Stored data:

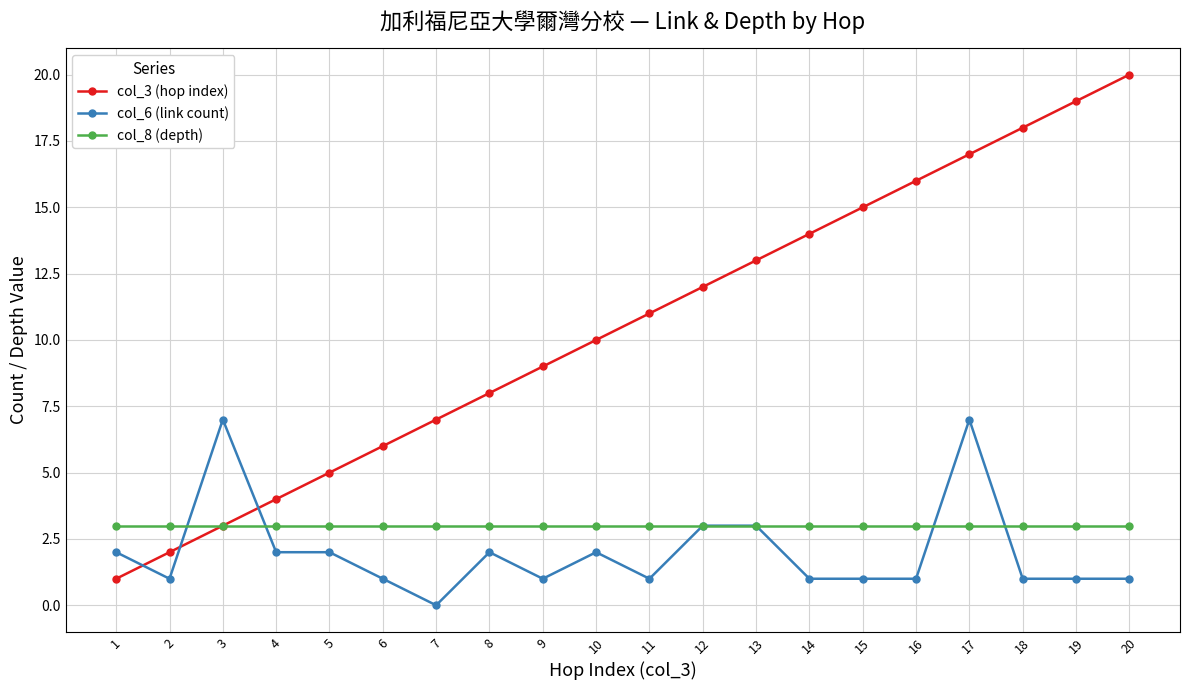

Which series has the widest spread of values?

col_3 (hop index)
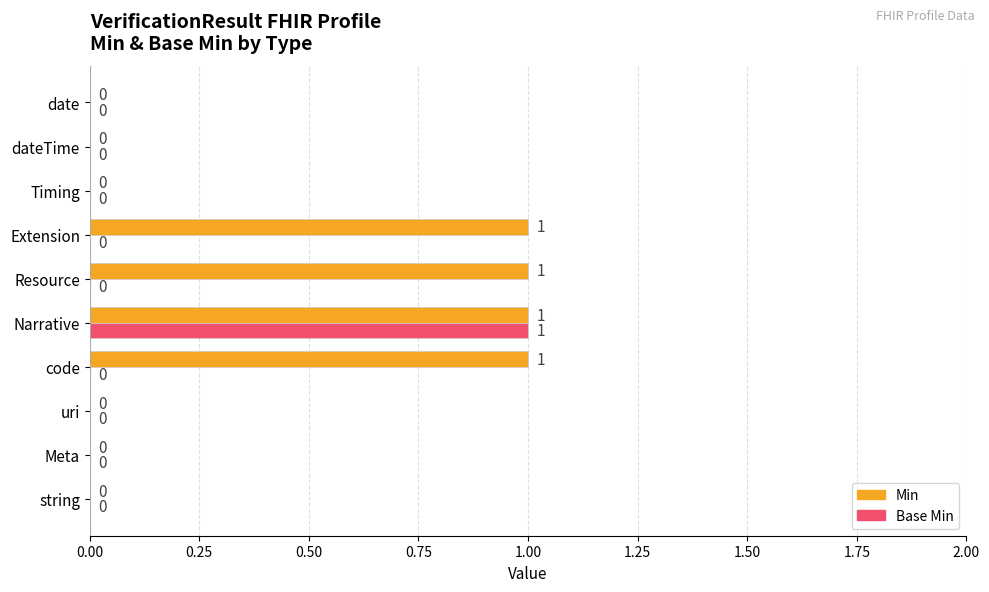

What are all the series names shown in the legend?

Min, Base Min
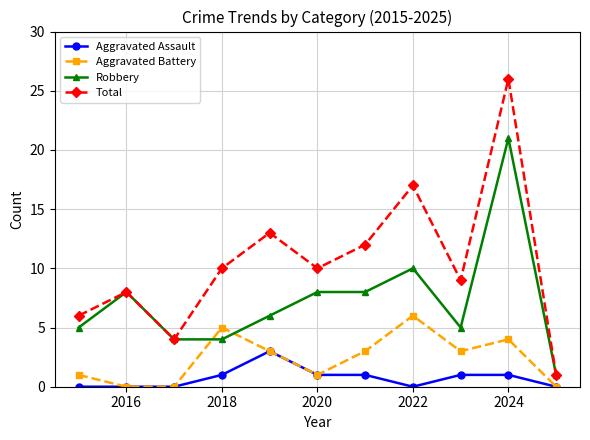

Count the number of categories in the chart.

11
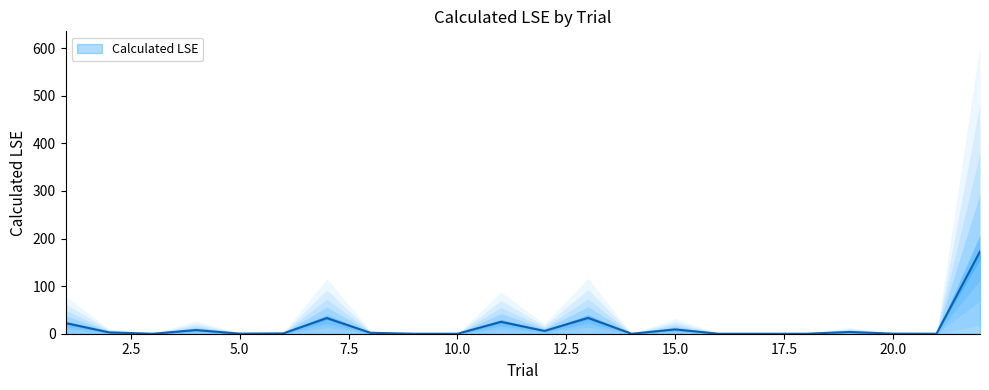

How many data points does each series have?

22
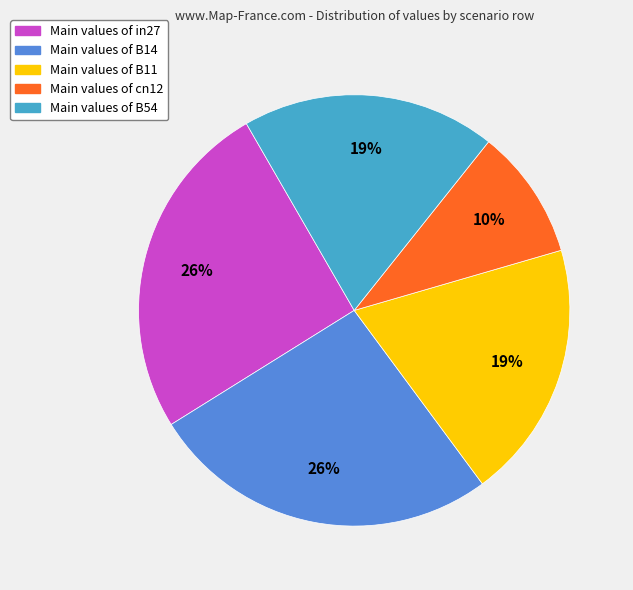

Does any single category account for the majority?

No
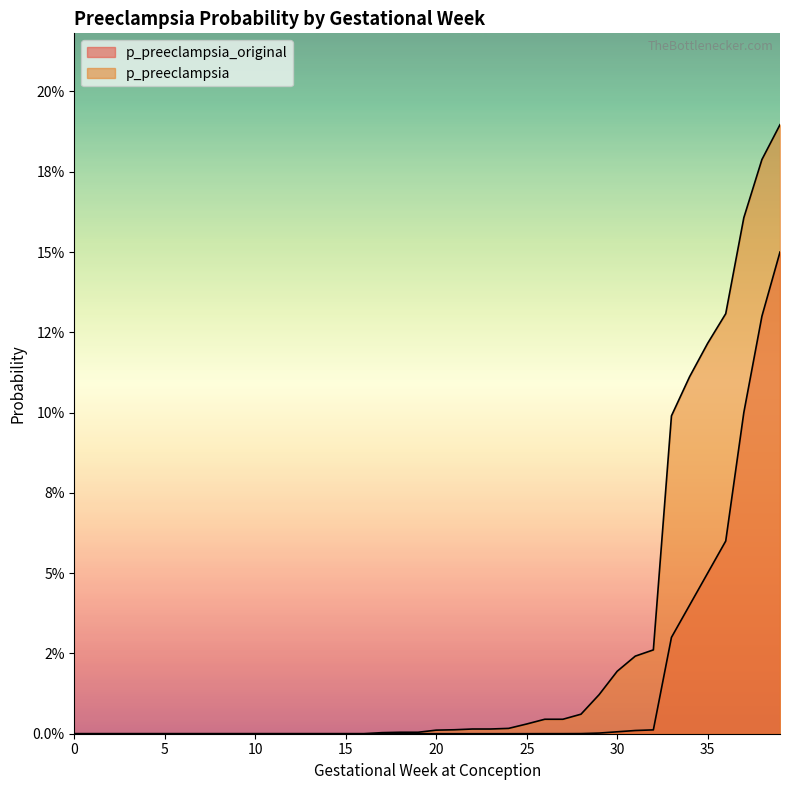

How many lines are shown in the chart?

2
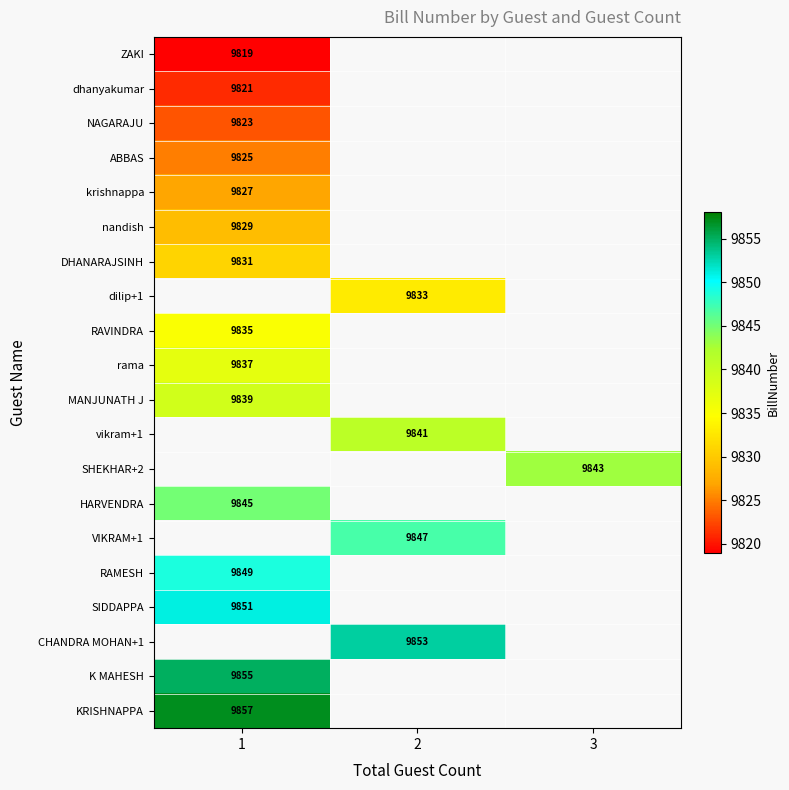

Is the value of krishnappa at 2 greater than the value of ZAKI at 1?

No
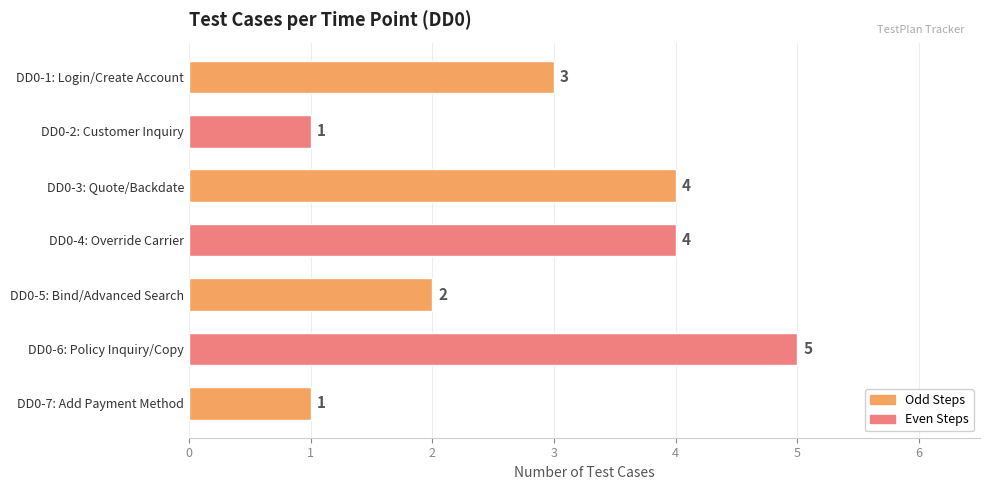

Reading bottom to top, what are all the values shown in this chart?

DD0-7: Add Payment Method=1	DD0-6: Policy Inquiry/Copy=5	DD0-5: Bind/Advanced Search=2	DD0-4: Override Carrier=4	DD0-3: Quote/Backdate=4	DD0-2: Customer Inquiry=1	DD0-1: Login/Create Account=3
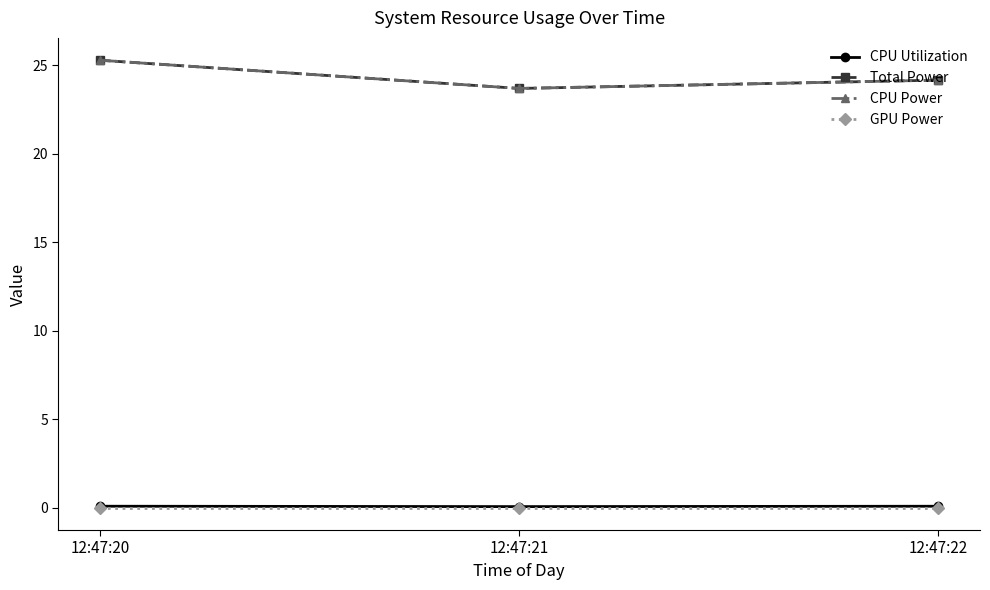

What is the spread (max minus min) of values at 12:47:20?

25.3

**DESCRIPTION OF THE TASK**.
Tally the lines in the rows above that contain the string "chart". Reply with the number only.

**ANSWER BOX**.
3